*** Opening of LISTED ENTRIES ***

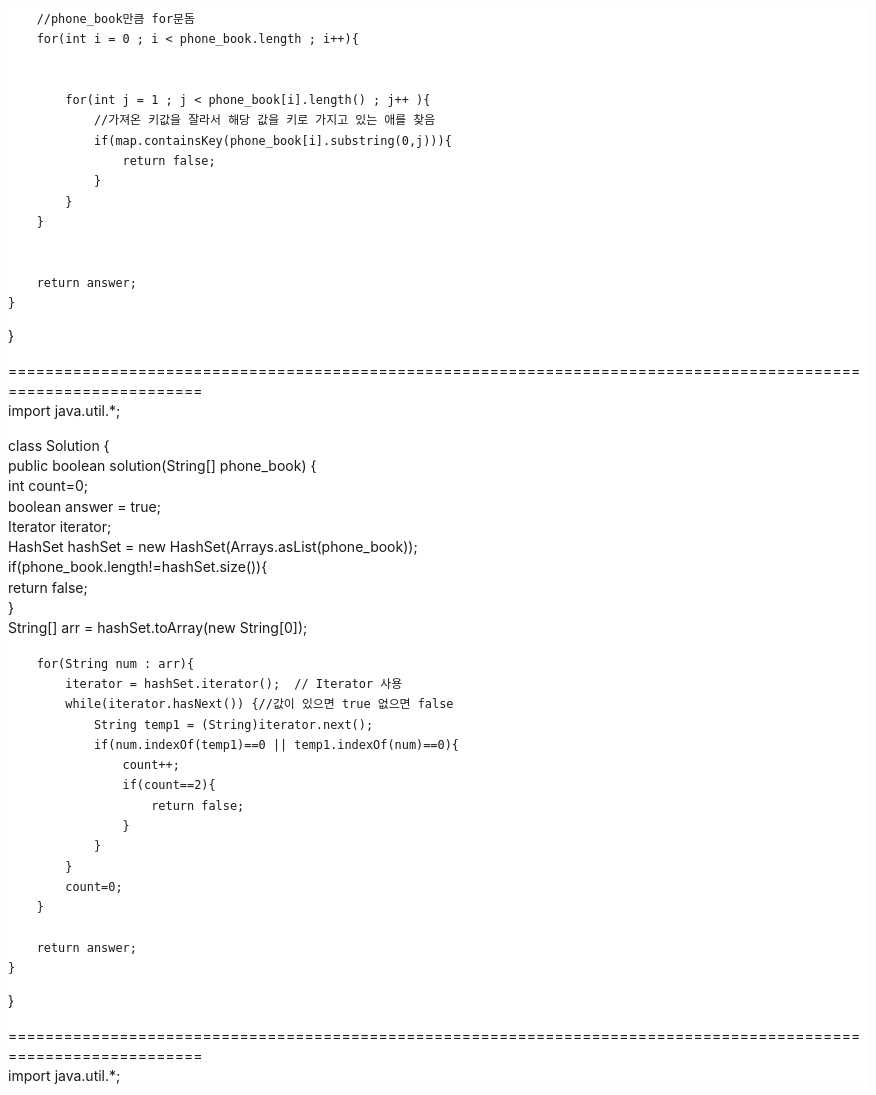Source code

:   
		//phone_book만큼 for문돔  
        for(int i = 0 ; i < phone_book.length ; i++){  
			  
  
            for(int j = 1 ; j < phone_book[i].length() ; j++ ){  
				//가져온 키값을 잘라서 해당 값을 키로 가지고 있는 애를 찾음  
                if(map.containsKey(phone_book[i].substring(0,j))){  
                    return false;   
                }    
            }  
        }  
              
                  
        return answer;  
    }  
}  
  
  
  
=================================================================================================================  
import java.util.*;  
  
class Solution {  
    public boolean solution(String[] phone_book) {  
        int count=0;  
        boolean answer = true;  
        Iterator iterator;  
        HashSet<String> hashSet = new HashSet<String>(Arrays.asList(phone_book));  
        if(phone_book.length!=hashSet.size()){  
            return false;  
        }  
        String[] arr = hashSet.toArray(new String[0]);  
          
        for(String num : arr){  
            iterator = hashSet.iterator();	// Iterator 사용  
            while(iterator.hasNext()) {//값이 있으면 true 없으면 false  
                String temp1 = (String)iterator.next();  
                if(num.indexOf(temp1)==0 || temp1.indexOf(num)==0){  
                    count++;  
                    if(count==2){  
                        return false;      
                    }  
                }  
            }  
            count=0;  
        }  
  
        return answer;  
    }  
}  
  
  
  
=================================================================================================================  
import java.util.*;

*** Close of LISTED ENTRIES ***

## [PROBLEM DESCRIPTION]
Set the listing down exactly, without its pictures.

## [RESPONSE AREA]
Source code

:   
		//phone_book만큼 for문돔  
        for(int i = 0 ; i < phone_book.length ; i++){  
			  
  
            for(int j = 1 ; j < phone_book[i].length() ; j++ ){  
				//가져온 키값을 잘라서 해당 값을 키로 가지고 있는 애를 찾음  
                if(map.containsKey(phone_book[i].substring(0,j))){  
                    return false;   
                }    
            }  
        }  
              
                  
        return answer;  
    }  
}  
  
  
  
=================================================================================================================  
import java.util.*;  
  
class Solution {  
    public boolean solution(String[] phone_book) {  
        int count=0;  
        boolean answer = true;  
        Iterator iterator;  
        HashSet<String> hashSet = new HashSet<String>(Arrays.asList(phone_book));  
        if(phone_book.length!=hashSet.size()){  
            return false;  
        }  
        String[] arr = hashSet.toArray(new String[0]);  
          
        for(String num : arr){  
            iterator = hashSet.iterator();	// Iterator 사용  
            while(iterator.hasNext()) {//값이 있으면 true 없으면 false  
                String temp1 = (String)iterator.next();  
                if(num.indexOf(temp1)==0 || temp1.indexOf(num)==0){  
                    count++;  
                    if(count==2){  
                        return false;      
                    }  
                }  
            }  
            count=0;  
        }  
  
        return answer;  
    }  
}  
  
  
  
=================================================================================================================  
import java.util.*;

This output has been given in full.